Driven synchronization in random networks of oscillators

TL;DR

This paper investigates how external driving influences synchronization in random networks of oscillators, revealing complex behaviors like bifurcations and bistability that depend on network topology.

Contribution

It introduces an analysis of driven synchronization in complex networks, highlighting the effects of network structure on dynamical states and transitions, including bifurcations and singularities.

Findings

Heterogeneous and homogeneous networks exhibit different bifurcation patterns.

Weak coupling regions show a Takens-Bogdanov-Cusp singularity.

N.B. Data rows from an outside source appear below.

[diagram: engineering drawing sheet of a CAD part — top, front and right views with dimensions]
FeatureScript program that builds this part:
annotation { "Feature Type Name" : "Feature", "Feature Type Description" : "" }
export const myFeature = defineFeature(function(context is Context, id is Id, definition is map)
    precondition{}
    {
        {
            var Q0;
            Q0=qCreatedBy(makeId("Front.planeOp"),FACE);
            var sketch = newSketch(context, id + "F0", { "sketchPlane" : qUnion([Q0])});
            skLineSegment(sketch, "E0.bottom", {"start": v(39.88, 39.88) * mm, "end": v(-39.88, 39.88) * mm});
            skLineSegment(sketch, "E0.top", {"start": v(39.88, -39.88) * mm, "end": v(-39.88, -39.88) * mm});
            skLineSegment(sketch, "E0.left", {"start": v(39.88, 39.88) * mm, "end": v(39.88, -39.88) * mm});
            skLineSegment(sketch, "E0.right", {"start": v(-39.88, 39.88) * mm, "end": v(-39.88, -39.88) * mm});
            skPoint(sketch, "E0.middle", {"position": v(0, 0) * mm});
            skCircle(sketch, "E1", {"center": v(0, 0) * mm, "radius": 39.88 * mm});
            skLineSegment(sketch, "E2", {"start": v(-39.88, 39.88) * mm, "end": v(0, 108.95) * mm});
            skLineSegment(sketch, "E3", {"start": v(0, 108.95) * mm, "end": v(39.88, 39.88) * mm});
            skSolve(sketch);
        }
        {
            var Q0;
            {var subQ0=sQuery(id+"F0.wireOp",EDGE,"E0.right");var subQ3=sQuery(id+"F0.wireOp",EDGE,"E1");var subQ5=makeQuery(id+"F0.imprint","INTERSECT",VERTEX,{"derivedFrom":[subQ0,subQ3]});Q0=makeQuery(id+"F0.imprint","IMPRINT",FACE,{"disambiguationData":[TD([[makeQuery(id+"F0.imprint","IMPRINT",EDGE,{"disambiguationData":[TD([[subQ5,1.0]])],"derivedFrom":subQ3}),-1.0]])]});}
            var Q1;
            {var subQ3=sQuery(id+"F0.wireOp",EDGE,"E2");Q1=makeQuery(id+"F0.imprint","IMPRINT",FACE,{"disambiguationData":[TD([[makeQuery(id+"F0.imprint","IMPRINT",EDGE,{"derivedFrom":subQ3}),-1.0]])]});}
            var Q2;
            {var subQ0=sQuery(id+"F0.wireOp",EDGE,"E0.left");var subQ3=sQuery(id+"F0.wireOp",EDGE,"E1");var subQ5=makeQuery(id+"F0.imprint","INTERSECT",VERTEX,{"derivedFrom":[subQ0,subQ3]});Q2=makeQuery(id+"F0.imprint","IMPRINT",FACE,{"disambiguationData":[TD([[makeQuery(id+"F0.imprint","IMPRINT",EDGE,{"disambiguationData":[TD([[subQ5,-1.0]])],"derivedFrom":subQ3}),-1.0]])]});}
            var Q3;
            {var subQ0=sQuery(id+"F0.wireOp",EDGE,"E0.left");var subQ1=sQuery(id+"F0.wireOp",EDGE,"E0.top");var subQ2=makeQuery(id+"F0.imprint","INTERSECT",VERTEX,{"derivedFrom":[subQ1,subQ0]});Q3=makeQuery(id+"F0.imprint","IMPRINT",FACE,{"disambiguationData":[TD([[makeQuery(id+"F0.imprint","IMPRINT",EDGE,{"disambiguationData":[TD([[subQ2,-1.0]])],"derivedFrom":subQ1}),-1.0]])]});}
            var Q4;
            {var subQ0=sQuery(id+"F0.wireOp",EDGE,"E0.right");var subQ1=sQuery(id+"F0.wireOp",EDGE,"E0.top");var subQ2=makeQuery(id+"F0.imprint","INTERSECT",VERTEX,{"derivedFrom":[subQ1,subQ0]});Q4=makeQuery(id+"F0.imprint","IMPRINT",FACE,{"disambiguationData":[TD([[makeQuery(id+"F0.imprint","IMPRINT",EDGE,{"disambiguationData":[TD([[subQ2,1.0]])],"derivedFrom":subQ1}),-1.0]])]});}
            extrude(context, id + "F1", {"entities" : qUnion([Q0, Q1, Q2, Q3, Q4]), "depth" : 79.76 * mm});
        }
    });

Network topology significantly influences driven synchronization behaviors.

Abstract

Synchronization is a universal phenomenon found in many non-equilibrium systems. Much recent interest in this area has overlapped with the study of complex networks, where a major focus is determining how a system's connectivity patterns affect the types of behavior that it can produce. Thus far, modeling efforts have focused on the tendency of networks of oscillators to mutually synchronize themselves, with less emphasis on the effects of external driving. In this work we discuss the interplay between mutual and driven synchronization in networks of phase oscillators of the Kuramoto type, and explore how the structure and emergence of such states depends on the underlying network topology for simple random networks with a given degree distribution. We find a variety of interesting dynamical behaviors, including bifurcations and bistability patterns that are qualitatively different for heterogeneous and homogeneous networks, and which are separated by a Takens-Bogdanov-Cusp singularity in the parameter region where the coupling strength between oscillators is weak. Our analysis is connected to the underlying dynamics of oscillator clusters for important states and transitions.